** DATA EXCERPTS follows **

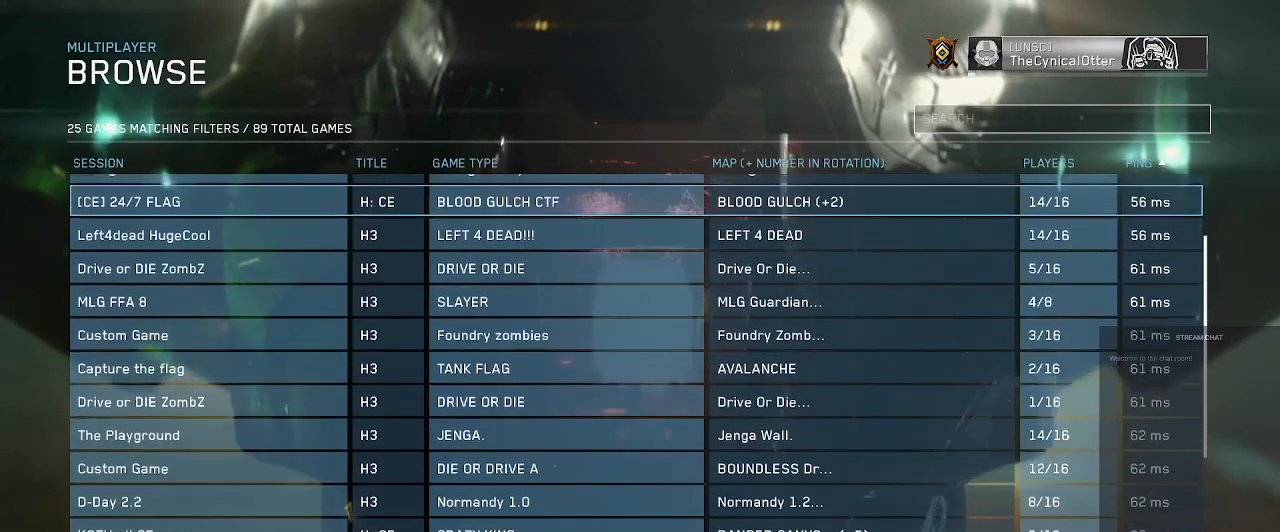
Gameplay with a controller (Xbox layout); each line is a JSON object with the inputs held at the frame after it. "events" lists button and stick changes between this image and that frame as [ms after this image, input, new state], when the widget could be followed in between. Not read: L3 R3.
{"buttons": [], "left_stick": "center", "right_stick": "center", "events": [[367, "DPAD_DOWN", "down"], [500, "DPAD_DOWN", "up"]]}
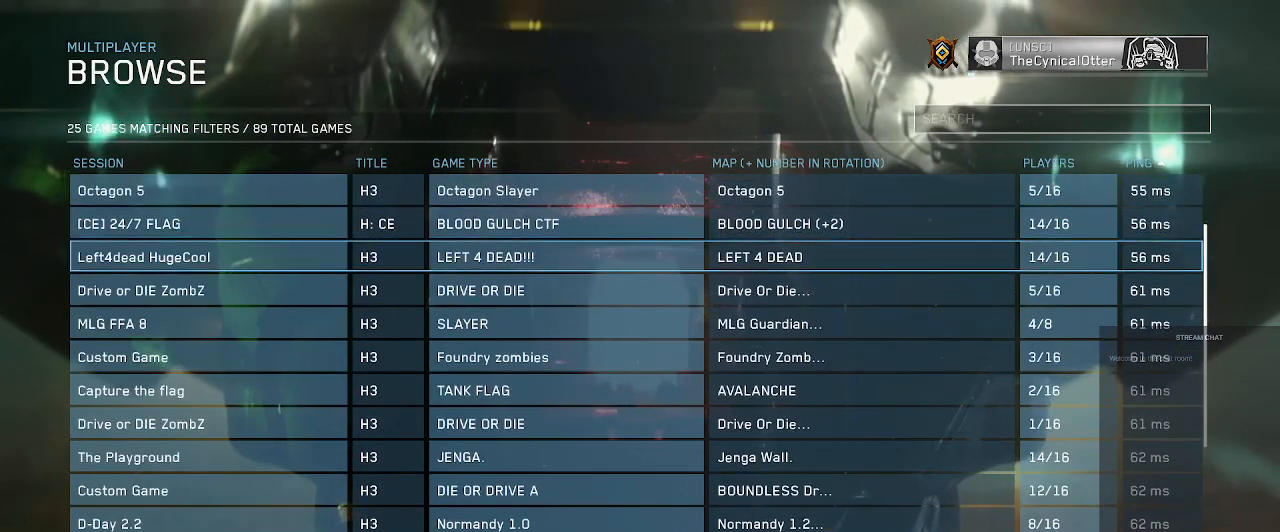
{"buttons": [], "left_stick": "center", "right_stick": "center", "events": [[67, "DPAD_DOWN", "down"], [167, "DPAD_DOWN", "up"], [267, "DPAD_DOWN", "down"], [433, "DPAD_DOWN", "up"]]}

** End of DATA EXCERPTS **
** DATA EXCERPTS follows **

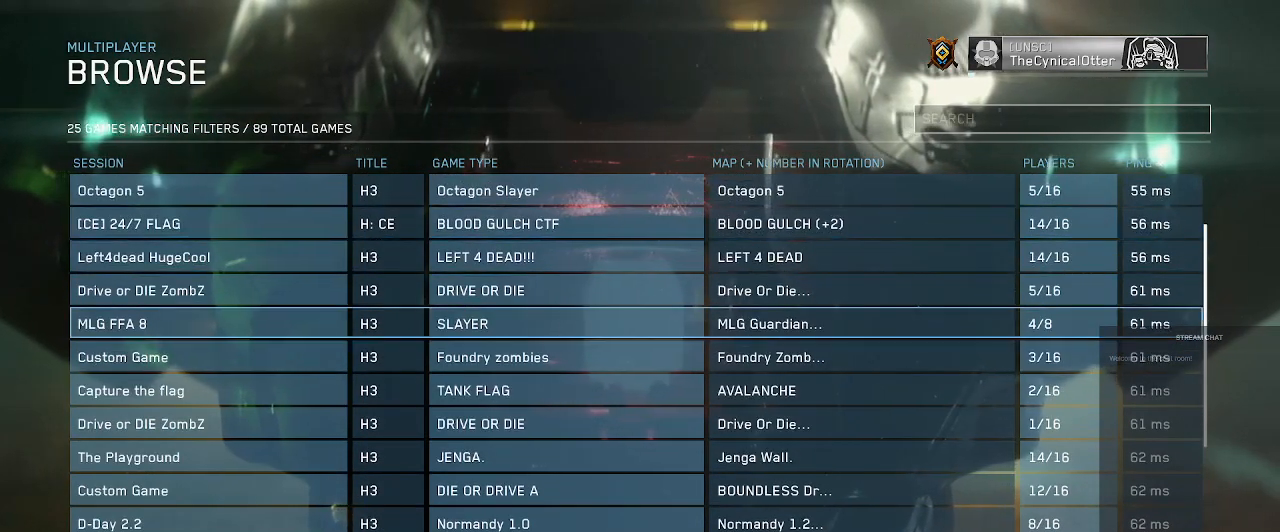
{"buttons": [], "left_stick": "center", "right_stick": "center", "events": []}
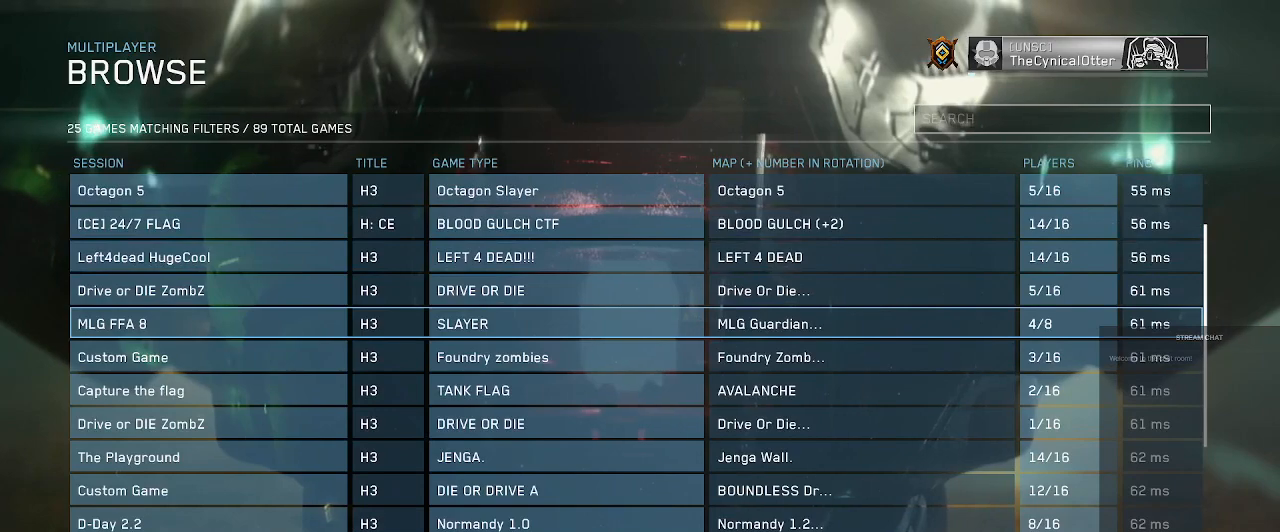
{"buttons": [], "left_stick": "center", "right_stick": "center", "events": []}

** End of DATA EXCERPTS **

# [BRIEF]
What lines in the material include the string "down"? Pull each one out.

# [REPLY TO THE TASK]
{"buttons": [], "left_stick": "center", "right_stick": "center", "events": [[367, "DPAD_DOWN", "down"], [500, "DPAD_DOWN", "up"]]}
{"buttons": [], "left_stick": "center", "right_stick": "center", "events": [[67, "DPAD_DOWN", "down"], [167, "DPAD_DOWN", "up"], [267, "DPAD_DOWN", "down"], [433, "DPAD_DOWN", "up"]]}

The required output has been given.